2014: Don Evandro alla processione: “Brescello non è mafiosa”

di Sabrina Natali

E’ ancora fresco di stampa l’articolo di Giovanni Tizian su l’Espresso dove le parole di Don Evandro sono tornate a far sentire il loro peso, ma ancora una volta non nel senso che ci si sarebbe auspicati. Sostanzialmente il parroco di Brescello ritiene che ciò che è accaduto nel paese sia colpa del commissariamento per mafia, che definisce una “ingiustizia” e che ha causato “tensioni e divisioni”.
Un pensiero non solo paradossale ma gravissimo sotto diversi punti di vista:

per il segnale confortante dato a quei pregiudicati presenti in paese che hanno sì scontato la pena ma che si sono ben guardati dal dissociarsi dalla pesantissima azione che in questi anni la cosca legata ai Grande Aracri ha perpetrato nella nostra regione;

per la delegittimazione del lavoro della commissione d’indagine istituita nel giugno del 2015 e degli stessi commissari presenti dallo scioglimento per mafia del primo comune emiliano;

per la pericolosissima negazione ribadita di fronte a una intera comunità che, com’è umano che sia, fatica a rassegnarsi che il proprio paese abbia subito una tale ingerenza da parte della cosca da arrivare a sciogliere il comune.

Alla lettera aperta del “Gruppo di discontinuità” Don Evandro ha risposto che “la mafia va combattuta senza nessuna remora. Le vittime della mafia sono i veri eroi del nostro tempo”. Chiediamo allora a Don Evandro cosa pensa che sia la mafia? Qualcosa di astratto e lontano legato a coppola e lupara, o anche quella che incontriamo ogni giorno sotto casa? E ritiene che combatterla “senza nessuna remora” siano parole da applicare in senso aleatorio o in prima linea sul campo? Non bastano facili parole di stigmatizzazione del cancro chiamato mafia, non basta definire “eroi” coloro che sono caduti per mano di essa, il più delle volte perché lasciati soli ad opporvisi. Onorare le 972 vittime innocenti della mafia significa, riconoscerla anche quando è molto vicina a noi, anche nelle persone che vivono nel proprio territorio, non perdendo occasione per appoggiare coloro che tentano di informare i cittadini sul pesante impatto che il sistema mafioso sta avendo anche nella nostra regione.

- Dati registrati -
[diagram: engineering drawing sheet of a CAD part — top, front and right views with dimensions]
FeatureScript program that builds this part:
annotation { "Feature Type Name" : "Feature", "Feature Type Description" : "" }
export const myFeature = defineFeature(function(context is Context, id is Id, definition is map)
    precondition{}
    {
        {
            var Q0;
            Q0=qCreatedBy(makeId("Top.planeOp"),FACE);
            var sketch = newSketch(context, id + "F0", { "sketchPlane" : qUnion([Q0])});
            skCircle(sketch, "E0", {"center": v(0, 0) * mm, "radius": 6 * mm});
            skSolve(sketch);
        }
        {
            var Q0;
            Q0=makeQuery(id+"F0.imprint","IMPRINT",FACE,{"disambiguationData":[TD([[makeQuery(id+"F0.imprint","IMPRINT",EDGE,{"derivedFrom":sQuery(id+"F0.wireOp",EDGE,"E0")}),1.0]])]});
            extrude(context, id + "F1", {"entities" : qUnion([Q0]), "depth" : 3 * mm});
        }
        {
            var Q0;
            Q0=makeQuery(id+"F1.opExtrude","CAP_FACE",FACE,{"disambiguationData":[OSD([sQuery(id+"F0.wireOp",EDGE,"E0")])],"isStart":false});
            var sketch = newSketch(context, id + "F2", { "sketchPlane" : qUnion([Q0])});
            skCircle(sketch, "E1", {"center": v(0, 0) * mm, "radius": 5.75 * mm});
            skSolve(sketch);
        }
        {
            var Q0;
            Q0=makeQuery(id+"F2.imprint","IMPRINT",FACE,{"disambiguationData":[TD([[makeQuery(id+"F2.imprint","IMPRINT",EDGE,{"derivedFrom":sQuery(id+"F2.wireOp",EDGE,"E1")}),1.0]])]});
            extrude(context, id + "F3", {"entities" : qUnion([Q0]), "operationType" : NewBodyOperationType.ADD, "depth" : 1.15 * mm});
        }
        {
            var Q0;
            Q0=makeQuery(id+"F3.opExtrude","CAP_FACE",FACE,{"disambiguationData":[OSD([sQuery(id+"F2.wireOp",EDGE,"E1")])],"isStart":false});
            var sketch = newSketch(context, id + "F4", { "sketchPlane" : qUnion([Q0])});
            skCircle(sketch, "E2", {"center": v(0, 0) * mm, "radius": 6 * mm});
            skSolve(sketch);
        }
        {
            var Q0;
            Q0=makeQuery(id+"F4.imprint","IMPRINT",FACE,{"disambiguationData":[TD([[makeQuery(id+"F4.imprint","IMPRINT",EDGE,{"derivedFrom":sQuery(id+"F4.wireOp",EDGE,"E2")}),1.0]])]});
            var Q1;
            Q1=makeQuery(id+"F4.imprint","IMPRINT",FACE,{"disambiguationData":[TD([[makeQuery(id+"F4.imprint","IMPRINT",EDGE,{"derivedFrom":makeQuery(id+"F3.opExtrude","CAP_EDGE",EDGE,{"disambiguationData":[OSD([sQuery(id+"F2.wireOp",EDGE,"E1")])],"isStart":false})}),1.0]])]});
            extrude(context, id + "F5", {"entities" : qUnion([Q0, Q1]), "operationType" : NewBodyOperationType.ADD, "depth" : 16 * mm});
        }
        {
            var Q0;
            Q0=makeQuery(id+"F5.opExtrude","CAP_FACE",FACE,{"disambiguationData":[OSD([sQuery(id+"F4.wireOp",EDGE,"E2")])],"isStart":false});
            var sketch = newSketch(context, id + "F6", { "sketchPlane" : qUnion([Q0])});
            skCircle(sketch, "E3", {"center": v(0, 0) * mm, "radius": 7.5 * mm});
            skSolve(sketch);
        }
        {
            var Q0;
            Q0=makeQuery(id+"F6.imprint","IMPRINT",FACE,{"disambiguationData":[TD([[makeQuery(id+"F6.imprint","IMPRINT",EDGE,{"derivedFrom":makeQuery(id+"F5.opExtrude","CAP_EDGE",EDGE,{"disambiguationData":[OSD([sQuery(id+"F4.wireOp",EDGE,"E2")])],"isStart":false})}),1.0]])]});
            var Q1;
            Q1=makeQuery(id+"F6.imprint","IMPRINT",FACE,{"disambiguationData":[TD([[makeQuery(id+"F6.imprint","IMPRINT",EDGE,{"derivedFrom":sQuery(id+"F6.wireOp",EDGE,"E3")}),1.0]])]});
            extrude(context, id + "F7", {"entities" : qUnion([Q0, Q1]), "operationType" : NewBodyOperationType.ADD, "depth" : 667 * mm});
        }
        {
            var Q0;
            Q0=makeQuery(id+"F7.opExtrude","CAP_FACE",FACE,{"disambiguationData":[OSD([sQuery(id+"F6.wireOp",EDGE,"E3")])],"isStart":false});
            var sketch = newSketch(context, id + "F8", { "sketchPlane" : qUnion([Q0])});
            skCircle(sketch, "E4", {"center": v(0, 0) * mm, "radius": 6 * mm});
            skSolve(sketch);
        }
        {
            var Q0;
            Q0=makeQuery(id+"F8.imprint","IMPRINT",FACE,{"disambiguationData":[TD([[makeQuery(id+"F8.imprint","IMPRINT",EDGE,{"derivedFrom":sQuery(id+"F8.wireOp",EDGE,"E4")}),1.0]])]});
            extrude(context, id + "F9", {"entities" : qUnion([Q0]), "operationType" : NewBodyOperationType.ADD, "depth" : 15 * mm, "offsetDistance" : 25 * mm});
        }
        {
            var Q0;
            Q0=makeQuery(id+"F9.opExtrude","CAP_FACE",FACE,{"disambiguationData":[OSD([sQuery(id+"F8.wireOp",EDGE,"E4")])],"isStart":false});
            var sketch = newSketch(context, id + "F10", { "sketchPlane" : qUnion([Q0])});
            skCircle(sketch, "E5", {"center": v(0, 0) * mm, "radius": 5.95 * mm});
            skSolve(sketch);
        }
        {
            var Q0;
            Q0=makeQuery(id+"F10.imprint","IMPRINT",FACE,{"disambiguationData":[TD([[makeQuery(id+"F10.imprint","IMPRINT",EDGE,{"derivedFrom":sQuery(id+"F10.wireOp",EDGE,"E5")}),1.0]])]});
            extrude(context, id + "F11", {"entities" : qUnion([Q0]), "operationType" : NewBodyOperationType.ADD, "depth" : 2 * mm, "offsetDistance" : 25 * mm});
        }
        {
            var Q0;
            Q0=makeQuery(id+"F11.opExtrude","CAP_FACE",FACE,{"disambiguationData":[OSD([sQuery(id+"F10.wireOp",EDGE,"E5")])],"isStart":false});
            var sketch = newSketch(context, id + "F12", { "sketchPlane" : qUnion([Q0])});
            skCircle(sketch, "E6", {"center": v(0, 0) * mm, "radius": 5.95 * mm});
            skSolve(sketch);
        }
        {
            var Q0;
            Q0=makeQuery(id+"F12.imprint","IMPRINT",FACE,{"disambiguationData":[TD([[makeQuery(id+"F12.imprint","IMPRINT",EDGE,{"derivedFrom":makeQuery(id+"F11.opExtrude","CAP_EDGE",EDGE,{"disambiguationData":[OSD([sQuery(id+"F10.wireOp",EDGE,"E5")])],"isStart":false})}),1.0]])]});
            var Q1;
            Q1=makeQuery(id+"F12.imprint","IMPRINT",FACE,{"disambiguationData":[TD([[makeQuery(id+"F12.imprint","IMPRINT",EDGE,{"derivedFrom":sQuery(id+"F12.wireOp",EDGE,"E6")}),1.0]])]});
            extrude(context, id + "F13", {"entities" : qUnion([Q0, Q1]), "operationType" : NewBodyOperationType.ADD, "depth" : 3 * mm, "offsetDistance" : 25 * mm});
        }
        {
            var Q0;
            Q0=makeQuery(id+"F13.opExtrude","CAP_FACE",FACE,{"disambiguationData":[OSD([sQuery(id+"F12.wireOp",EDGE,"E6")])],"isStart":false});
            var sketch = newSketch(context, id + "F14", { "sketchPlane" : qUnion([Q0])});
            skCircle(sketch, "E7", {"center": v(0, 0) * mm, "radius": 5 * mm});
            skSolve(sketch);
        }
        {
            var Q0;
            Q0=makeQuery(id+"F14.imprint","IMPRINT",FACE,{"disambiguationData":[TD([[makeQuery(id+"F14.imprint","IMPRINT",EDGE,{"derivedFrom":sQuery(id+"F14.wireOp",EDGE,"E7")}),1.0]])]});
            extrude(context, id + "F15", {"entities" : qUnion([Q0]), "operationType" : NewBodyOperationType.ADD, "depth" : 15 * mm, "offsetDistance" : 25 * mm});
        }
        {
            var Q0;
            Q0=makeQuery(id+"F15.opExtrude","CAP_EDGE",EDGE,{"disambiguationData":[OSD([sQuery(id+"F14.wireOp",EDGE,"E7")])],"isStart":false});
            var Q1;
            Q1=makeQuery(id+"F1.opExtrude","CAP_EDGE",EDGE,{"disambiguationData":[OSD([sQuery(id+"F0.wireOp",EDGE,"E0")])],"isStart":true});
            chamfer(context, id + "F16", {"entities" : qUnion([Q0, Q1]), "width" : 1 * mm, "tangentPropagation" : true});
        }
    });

- Consegna -
Riporta parola per parola il tratto del brano su Brescello che comincia con "Un pensiero non" e prosegue fino a "sciogliere il comune.". Per rispondere basati soltanto sul brano.

- Risultato -
Un pensiero non solo paradossale ma gravissimo sotto diversi punti di vista:

per il segnale confortante dato a quei pregiudicati presenti in paese che hanno sì scontato la pena ma che si sono ben guardati dal dissociarsi dalla pesantissima azione che in questi anni la cosca legata ai Grande Aracri ha perpetrato nella nostra regione;

per la delegittimazione del lavoro della commissione d’indagine istituita nel giugno del 2015 e degli stessi commissari presenti dallo scioglimento per mafia del primo comune emiliano;

per la pericolosissima negazione ribadita di fronte a una intera comunità che, com’è umano che sia, fatica a rassegnarsi che il proprio paese abbia subito una tale ingerenza da parte della cosca da arrivare a sciogliere il comune.